• **What is being asked**:
Rewrite the text lines from all of the entries below as one numbered list, skipping any blank lines. Leave the pictures out of your answer.
--- --- ---
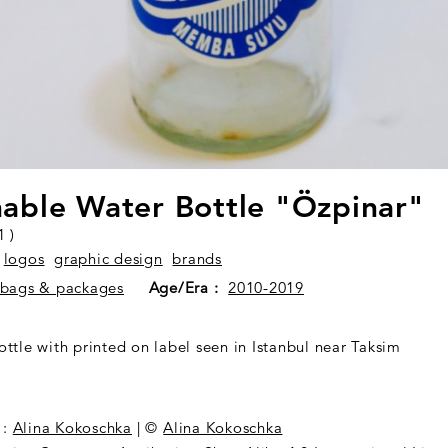
able Water Bottle "Özpinar"
1 )
logos
graphic design
brands
bags & packages
Age/Era :
2010-2019
ttle with printed on label seen in Istanbul near Taksim
:
Alina Kokoschka
| ©
Alina Kokoschka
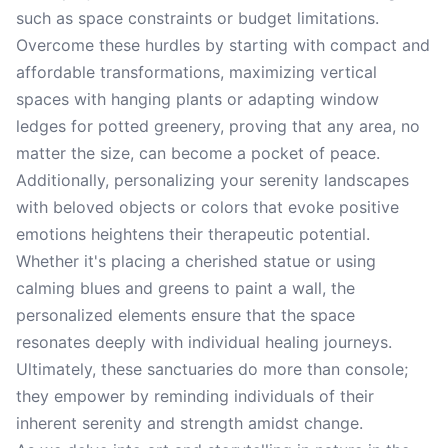
such as space constraints or budget limitations.
Overcome these hurdles by starting with compact and
affordable transformations, maximizing vertical
spaces with hanging plants or adapting window
ledges for potted greenery, proving that any area, no
matter the size, can become a pocket of peace.
Additionally, personalizing your serenity landscapes
with beloved objects or colors that evoke positive
emotions heightens their therapeutic potential.
Whether it's placing a cherished statue or using
calming blues and greens to paint a wall, the
personalized elements ensure that the space
resonates deeply with individual healing journeys.
Ultimately, these sanctuaries do more than console;
they empower by reminding individuals of their
inherent serenity and strength amidst change.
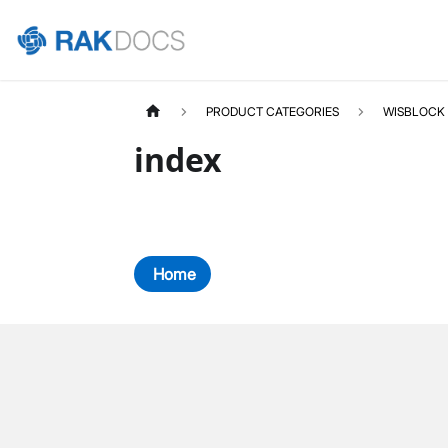
PRODUCT CATEGORIES
WISBLOCK
index
Home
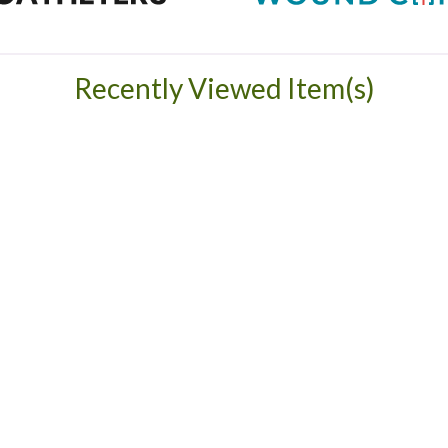
Recently Viewed Item(s)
--- --- ---
• **Result of the exercise**:
1. able Water Bottle "Özpinar"
2. 1 )
3. logos
4. graphic design
5. brands
6. bags & packages
7. Age/Era :
8. 2010-2019
9. ttle with printed on label seen in Istanbul near Taksim
10. :
11. Alina Kokoschka
12. | ©
13. Alina Kokoschka
14. such as space constraints or budget limitations.
15. Overcome these hurdles by starting with compact and
16. affordable transformations, maximizing vertical
17. spaces with hanging plants or adapting window
18. ledges for potted greenery, proving that any area, no
19. matter the size, can become a pocket of peace.
20. Additionally, personalizing your serenity landscapes
21. with beloved objects or colors that evoke positive
22. emotions heightens their therapeutic potential.
23. Whether it's placing a cherished statue or using
24. calming blues and greens to paint a wall, the
25. personalized elements ensure that the space
26. resonates deeply with individual healing journeys.
27. Ultimately, these sanctuaries do more than console;
28. they empower by reminding individuals of their
29. inherent serenity and strength amidst change.
30. PRODUCT CATEGORIES
31. WISBLOCK
32. index
33. Home
34. Recently Viewed Item(s)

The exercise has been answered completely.